Dream Home A Forgotten Vanity Project Gone Right By Daniel Tabor. We all know low-budget vanity projects seldom turnout well. Films like The Room, After Last Season and Birdemic immediately jump to mind when uttering that phrase...

We all know low-budget vanity projects seldom turnout well. Films like The Room, After Last Season and Birdemic immediately jump to mind when uttering that phrase. They usually do nothing but show that no matter what amount of money they spend, the self-indulgent creator can never buy the kind of hard work and experience of those that have honed their filmmaking craft over years.

The best they can usually hope for is a cult following due to the "so bad it’s good" aesthetic these films seem to have. Enter Josie Ho a semi-successful, semi-talented Chinese actress/singer that had done bit parts in quite a few US, Hong Kong and Japanese productions; but still had yet to get her big break out starring role. She also just happens to also be the daughter of Stanley "The King of Gambling" Ho, the 13th richest man in China and the man that held a government-granted monopoly over the Macau gambling industry for 40 years.

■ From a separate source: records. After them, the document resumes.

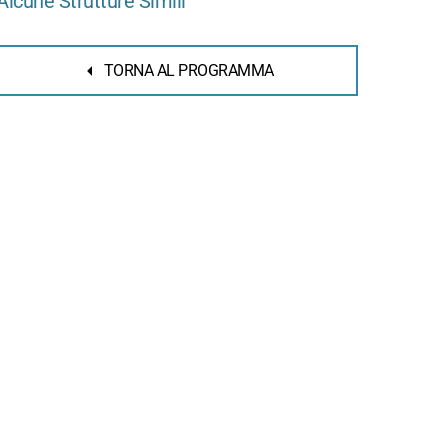
Alcune Strutture Simili
TORNA AL PROGRAMMA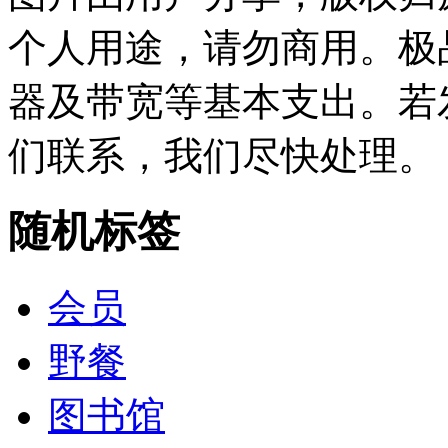
个人用途，请勿商用。极
器及带宽等基本支出。若
们联系，我们尽快处理。
随机标签
会员
野餐
图书馆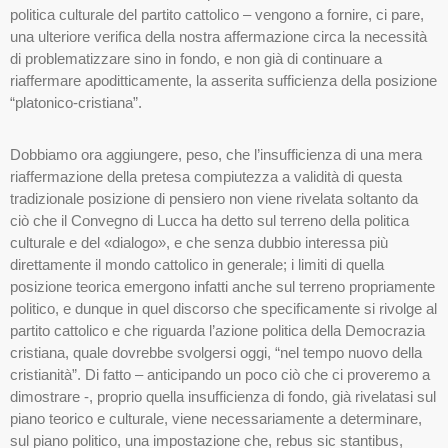
politica culturale del partito cattolico – vengono a fornire, ci pare,
una ulteriore verifica della nostra affermazione circa la necessità
di problematizzare sino in fondo, e non già di continuare a
riaffermare apoditticamente, la asserita sufficienza della posizione
“platonico-cristiana”.
Dobbiamo ora aggiungere, peso, che l’insufficienza di una mera
riaffermazione della pretesa compiutezza a validità di questa
tradizionale posizione di pensiero non viene rivelata soltanto da
ciò che il Convegno di Lucca ha detto sul terreno della politica
culturale e del «dialogo», e che senza dubbio interessa più
direttamente il mondo cattolico in generale; i limiti di quella
posizione teorica emergono infatti anche sul terreno propriamente
politico, e dunque in quel discorso che specificamente si rivolge al
partito cattolico e che riguarda l’azione politica della Democrazia
cristiana, quale dovrebbe svolgersi oggi, “nel tempo nuovo della
cristianità”. Di fatto – anticipando un poco ciò che ci proveremo a
dimostrare -, proprio quella insufficienza di fondo, già rivelatasi sul
piano teorico e culturale, viene necessariamente a determinare,
sul piano politico, una impostazione che, rebus sic stantibus,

Worth over $2 billion dollars Stanley did what any filthy rich father of an aspiring actress/singer would do: he gave her $12.8 million dollars to create a production company 852 Films. Josie then used $4.8 million of that to produce her first starring vehicle Dream Home.

This is where the story gets interesting. Inspired by the cult classic The Story of Ricki, Josie decides to use the funds to produce a slasher film, and casts herself in the lead as the killer. Paired with writer/director Ho-Cheung Pang, a director not known for shying away from more controversial subject matter, they crafted a smart period slasher film that somehow manages to put a new spin on one of the most tired horror sub-genres out there.

Dream Home takes place in 1997, right before the housing bubble popped in Hong Kong thanks to the transfer of sovereignty from the UK to China (better-known The Handover). It’s the story of Cheng Lai (Ho), a woman who has wanted, since she was a small girl, to get an apartment on Victoria Bay in Hong Kong; one of the most expensive areas to live.

From being a paid mistress, to working at a bank where she pushes people to get further in debt, we see that Cheng Lai will do anything to raise money for the down payment she needs to get the bank loan for her $4.9 million dollar apartment.

The film comes in right at the end of her grueling fundraising, and when she finally manages to scrape the money together, predictably, the deal falls through. The broken woman then hatches a plan to lower the price of the apartment by killing everyone in the building rendering the property as "cursed."

While Cheng Lai is indeed a brutal monster, there is still an underlying sympathy the audience feels for her character that is almost unheard of, due to the suffering she has undoubtedly endured to get this far in her quest. Josie Ho somehow treads a very fine line being both sympathetic and an abomination at the same time. You feel sorry for the woman and what she has gone through; but no matter what you can’t condone her actions.

The story is an intelligent departure with an ending that is probably one of the better and intelligent twist endings in recent memory. After Dream Home finished shooting a few scandals kept the headlines going in Hong Kong even after word started to spread that the heiress’s film was actually turning out surprisingly well.

The first scandal involved Josie Ho’s husband Conroy Chan and a hook-up with a minor supporting actress on the film. The couple has since reconciled but the next scandal pit the writer/director Ho-Cheung Pang against the star, producer, and owner of the film in a fight that eventually delayed the release.

The director cited "creative differences" over the final cut of the film which had come into question when Josie wanted to edit the film due to a subplot where her character attempts to obtain her father’s life insurance. That particular plot point got sensitive thanks to her father’s then ongoing hospitalization after the billionaire had a stroke.

Josie told press she wanted to take the film away from the director because he wanted to edit the gore out of the film and that story pretty much ended there since Josie held all the cards on the film. The film was edited and released almost a year late. While the film didn’t do poorly upon its theatrical release in China, it was definitely affected by the release of a little film called IP Man 2 at the same time. The film was gaining some momentum abroad on the festival circuit and winning a few awards.

Dream Home was grisly, beautiful, unflinching and brilliant all at the same time. So much is made of vanity projects gone wrong. The film was eventually picked up by IFC Films in the US who didn’t seem to know what to do with this little gem and unceremoniously dumped the film on DVD (not even Blu-ray) in the US with almost no fanfare whatsoever. Thanks to what seems like a series of bad turns the film can’t even be considered a cult film because so few even know about it.